On August 26 the U.S. Forest Service will host a panel of local user groups, youth corps, cultural preservation experts, land management specialists and selected officials who will explore opportunities to enhance access, recreational use and protection of scenic, cultural and historic areas in the Angeles National Forest and portions of the San Bernardino National Forest The public discussion will be held August 26 from 4 to 7:30 p.m. at the Baldwin Park Performing Arts Center at 4640 North Maine Avenue in Baldwin Park.

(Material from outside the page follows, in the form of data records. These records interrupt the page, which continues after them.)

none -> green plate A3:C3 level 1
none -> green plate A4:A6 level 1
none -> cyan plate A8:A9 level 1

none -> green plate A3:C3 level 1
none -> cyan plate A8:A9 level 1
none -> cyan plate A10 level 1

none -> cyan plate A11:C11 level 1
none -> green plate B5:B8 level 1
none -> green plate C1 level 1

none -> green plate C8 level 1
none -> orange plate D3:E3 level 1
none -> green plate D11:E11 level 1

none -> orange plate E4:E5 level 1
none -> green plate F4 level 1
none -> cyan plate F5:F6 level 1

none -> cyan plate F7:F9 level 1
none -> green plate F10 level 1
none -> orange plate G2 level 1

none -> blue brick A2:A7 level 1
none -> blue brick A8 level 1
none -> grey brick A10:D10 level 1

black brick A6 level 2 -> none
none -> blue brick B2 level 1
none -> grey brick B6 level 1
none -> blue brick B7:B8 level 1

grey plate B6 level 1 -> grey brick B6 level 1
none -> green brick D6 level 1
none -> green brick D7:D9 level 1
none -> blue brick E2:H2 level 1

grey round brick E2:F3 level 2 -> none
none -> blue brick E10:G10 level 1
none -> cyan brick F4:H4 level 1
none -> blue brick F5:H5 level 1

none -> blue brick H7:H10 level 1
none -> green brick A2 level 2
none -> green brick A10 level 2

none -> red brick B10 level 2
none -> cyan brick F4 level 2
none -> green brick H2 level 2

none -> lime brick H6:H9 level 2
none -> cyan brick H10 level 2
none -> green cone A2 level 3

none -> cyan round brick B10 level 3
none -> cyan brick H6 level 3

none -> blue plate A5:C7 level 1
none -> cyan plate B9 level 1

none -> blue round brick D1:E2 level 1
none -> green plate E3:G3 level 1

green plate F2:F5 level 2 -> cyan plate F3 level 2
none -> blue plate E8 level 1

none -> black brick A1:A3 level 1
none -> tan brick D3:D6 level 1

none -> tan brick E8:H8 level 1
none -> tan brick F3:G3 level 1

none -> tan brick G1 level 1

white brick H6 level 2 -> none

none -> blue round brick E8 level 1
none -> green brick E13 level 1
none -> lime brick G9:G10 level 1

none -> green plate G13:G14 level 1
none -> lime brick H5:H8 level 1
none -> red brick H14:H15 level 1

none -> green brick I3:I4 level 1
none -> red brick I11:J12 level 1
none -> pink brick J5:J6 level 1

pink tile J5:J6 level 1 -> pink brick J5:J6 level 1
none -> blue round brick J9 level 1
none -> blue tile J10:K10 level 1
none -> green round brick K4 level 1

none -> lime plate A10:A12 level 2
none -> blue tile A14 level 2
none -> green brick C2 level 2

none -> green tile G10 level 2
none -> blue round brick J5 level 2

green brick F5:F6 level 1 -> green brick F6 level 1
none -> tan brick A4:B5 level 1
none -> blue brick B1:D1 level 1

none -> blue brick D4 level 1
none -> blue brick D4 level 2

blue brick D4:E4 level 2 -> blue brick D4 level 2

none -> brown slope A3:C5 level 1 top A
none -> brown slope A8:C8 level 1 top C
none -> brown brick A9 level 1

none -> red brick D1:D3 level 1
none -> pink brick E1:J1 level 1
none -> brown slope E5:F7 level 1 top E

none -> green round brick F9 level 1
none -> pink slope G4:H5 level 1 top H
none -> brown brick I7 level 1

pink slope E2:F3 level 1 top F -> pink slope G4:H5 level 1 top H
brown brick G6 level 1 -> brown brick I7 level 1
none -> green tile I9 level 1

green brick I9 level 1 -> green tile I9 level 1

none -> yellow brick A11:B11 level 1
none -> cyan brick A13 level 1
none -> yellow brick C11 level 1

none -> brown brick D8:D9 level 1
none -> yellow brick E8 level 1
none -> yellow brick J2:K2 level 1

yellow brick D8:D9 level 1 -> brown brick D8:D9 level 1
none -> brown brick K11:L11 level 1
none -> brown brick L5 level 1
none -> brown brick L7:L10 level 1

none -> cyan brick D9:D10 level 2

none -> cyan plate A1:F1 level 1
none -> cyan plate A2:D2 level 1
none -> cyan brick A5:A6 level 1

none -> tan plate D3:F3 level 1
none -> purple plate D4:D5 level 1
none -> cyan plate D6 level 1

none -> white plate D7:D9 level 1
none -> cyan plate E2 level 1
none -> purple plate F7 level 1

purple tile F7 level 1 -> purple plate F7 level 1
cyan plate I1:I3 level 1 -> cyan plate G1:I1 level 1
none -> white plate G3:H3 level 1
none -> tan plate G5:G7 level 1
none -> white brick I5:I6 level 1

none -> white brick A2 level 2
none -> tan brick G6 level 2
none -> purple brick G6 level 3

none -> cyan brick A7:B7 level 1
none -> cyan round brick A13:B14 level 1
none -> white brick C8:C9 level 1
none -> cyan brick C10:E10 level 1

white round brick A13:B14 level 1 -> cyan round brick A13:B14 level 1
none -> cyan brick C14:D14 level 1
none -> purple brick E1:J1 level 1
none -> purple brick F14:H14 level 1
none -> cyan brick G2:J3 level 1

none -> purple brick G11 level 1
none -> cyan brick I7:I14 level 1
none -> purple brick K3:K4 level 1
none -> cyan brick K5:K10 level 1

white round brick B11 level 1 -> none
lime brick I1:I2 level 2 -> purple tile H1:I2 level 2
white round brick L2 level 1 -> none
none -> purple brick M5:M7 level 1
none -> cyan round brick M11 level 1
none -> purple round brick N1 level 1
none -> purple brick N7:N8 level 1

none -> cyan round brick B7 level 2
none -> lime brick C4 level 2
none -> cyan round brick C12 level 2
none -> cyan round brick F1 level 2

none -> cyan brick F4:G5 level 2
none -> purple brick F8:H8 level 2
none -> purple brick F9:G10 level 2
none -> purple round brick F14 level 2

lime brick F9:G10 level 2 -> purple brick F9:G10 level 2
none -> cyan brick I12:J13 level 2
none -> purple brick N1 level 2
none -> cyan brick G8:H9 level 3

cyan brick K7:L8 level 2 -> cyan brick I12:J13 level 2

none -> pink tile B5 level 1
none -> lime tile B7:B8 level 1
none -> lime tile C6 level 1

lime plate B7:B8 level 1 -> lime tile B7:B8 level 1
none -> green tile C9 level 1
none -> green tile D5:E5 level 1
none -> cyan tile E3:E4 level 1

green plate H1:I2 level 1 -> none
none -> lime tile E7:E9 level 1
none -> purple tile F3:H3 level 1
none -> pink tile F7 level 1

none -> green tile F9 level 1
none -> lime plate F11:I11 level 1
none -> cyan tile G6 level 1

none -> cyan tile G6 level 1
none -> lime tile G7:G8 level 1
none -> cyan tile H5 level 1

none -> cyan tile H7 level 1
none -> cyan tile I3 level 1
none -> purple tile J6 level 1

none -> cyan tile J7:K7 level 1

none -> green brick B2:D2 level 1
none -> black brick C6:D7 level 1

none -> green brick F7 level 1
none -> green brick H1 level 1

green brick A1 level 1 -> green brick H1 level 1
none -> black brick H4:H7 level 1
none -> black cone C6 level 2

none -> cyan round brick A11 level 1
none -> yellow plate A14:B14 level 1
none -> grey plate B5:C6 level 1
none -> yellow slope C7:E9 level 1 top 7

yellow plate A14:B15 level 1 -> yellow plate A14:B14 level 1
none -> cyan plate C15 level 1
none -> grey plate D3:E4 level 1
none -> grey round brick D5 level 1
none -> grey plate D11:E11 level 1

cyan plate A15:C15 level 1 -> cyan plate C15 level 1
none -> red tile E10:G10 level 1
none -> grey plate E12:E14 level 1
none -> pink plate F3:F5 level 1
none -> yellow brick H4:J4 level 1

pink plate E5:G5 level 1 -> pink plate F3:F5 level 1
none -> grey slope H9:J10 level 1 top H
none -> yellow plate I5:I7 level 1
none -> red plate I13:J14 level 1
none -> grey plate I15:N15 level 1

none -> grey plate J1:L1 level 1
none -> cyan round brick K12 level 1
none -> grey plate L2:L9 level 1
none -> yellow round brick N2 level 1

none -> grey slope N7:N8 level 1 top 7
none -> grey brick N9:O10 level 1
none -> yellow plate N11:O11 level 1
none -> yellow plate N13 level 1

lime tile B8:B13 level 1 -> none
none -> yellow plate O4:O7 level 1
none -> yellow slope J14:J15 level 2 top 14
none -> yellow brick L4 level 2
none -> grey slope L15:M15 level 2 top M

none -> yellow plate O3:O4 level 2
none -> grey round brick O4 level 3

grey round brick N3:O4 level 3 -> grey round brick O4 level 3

The historic and cultural significance of the San Gabriel Mountains and the surrounding forests are recognized by forest users, the public at large  and elected representatives. Over the past decade, studies have been conducted to assess the way some of the last remaining open space should be protected and managed in the future. The Angeles National Forest is the scenic mountain backdrop for the Los Angeles basin and it includes over 70 percent of the open space for Los Angeles County and one-third of the county’s drinking water. It is also one of the largest and most diverse population centers in the world.

 

The portion of the San Bernardino National Forest west of Lytle Creek is part of the continuous San Gabriel Mountains range and it shares the same unique natural character and significant recreational use by forest visitors. The managers of the most urban forest in the country must reassess how to remain committed to forest and watershed conservation while meeting the challenges of increasing recreational demands. At this meeting the Forest Service will invite the public to explore opportunities to achieve shared goals to enhance the protection of wildland and watershed values.

How much do you know about the Forest Service?

The mission of the Forest Service, an agency of the U.S. Department of Agriculture, is to sustain the health, diversity and productivity of the nation’s forests and grasslands to meet the needs of present and future generations. The agency manages 193 million acres of public land, they provide assistance to state and private landowners and they maintain the largest forestry research organization in the world. Public lands the Forest Service manages contribute more than $13 billion to the economy each year through visitor spending alone. Those same lands provide 20 percent of the nation’s clean water supply, a value estimated at $7.2 billion per year. Additionally, the agency has either a direct or indirect role in stewardship of about 80 percent of the 850 million forested acres within the United States, of which 100 million acres are urban forests where most Americans live.